* TASK TO CARRY OUT
Rewrite the lines of every record below as a numbered list, leaving out blank lines. Keep the pictures out of your answer.

* Records from a collection
◇ ◇ ◇ ◇ ◇ ◇ ◇

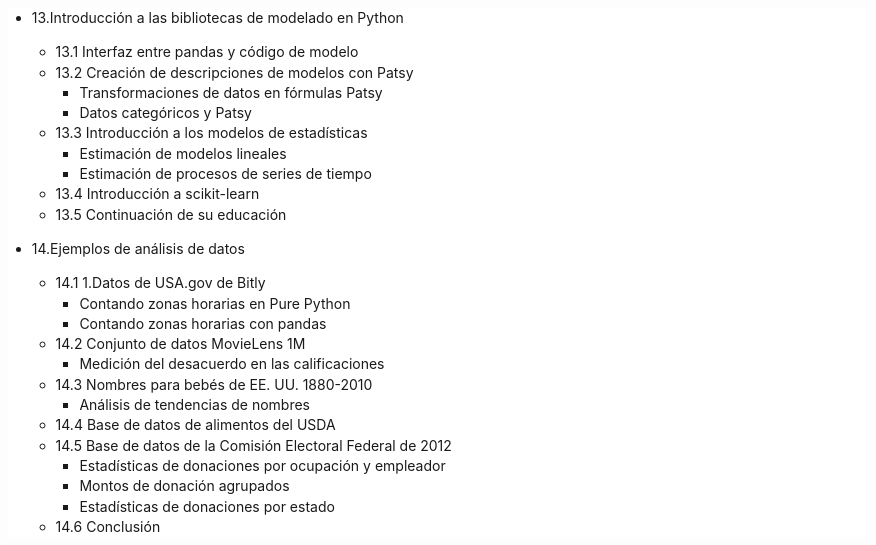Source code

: -   13.Introducción a las bibliotecas de modelado en Python
    -   13.1 Interfaz entre pandas y código de modelo
    -   13.2 Creación de descripciones de modelos con Patsy
        -   Transformaciones de datos en fórmulas Patsy
        -   Datos categóricos y Patsy
    -   13.3 Introducción a los modelos de estadísticas
        -   Estimación de modelos lineales
        -   Estimación de procesos de series de tiempo
    -   13.4 Introducción a scikit-learn
    -   13.5 Continuación de su educación

-   14.Ejemplos de análisis de datos
    -   14.1 1.Datos de USA.gov de Bitly
        -   Contando zonas horarias en Pure Python
        -   Contando zonas horarias con pandas
    -   14.2 Conjunto de datos MovieLens 1M
        -   Medición del desacuerdo en las calificaciones
    -   14.3 Nombres para bebés de EE. UU. 1880-2010
        -   Análisis de tendencias de nombres
    -   14.4 Base de datos de alimentos del USDA
    -   14.5 Base de datos de la Comisión Electoral Federal de 2012
        -   Estadísticas de donaciones por ocupación y empleador
        -   Montos de donación agrupados
        -   Estadísticas de donaciones por estado
    -   14.6 Conclusión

◇ ◇ ◇ ◇ ◇ ◇ ◇

* PROBLEM SOLUTION
1. Source code
2. : -   13.Introducción a las bibliotecas de modelado en Python
3.     -   13.1 Interfaz entre pandas y código de modelo
4.     -   13.2 Creación de descripciones de modelos con Patsy
5.         -   Transformaciones de datos en fórmulas Patsy
6.         -   Datos categóricos y Patsy
7.     -   13.3 Introducción a los modelos de estadísticas
8.         -   Estimación de modelos lineales
9.         -   Estimación de procesos de series de tiempo
10.     -   13.4 Introducción a scikit-learn
11.     -   13.5 Continuación de su educación
12. -   14.Ejemplos de análisis de datos
13.     -   14.1 1.Datos de USA.gov de Bitly
14.         -   Contando zonas horarias en Pure Python
15.         -   Contando zonas horarias con pandas
16.     -   14.2 Conjunto de datos MovieLens 1M
17.         -   Medición del desacuerdo en las calificaciones
18.     -   14.3 Nombres para bebés de EE. UU. 1880-2010
19.         -   Análisis de tendencias de nombres
20.     -   14.4 Base de datos de alimentos del USDA
21.     -   14.5 Base de datos de la Comisión Electoral Federal de 2012
22.         -   Estadísticas de donaciones por ocupación y empleador
23.         -   Montos de donación agrupados
24.         -   Estadísticas de donaciones por estado
25.     -   14.6 Conclusión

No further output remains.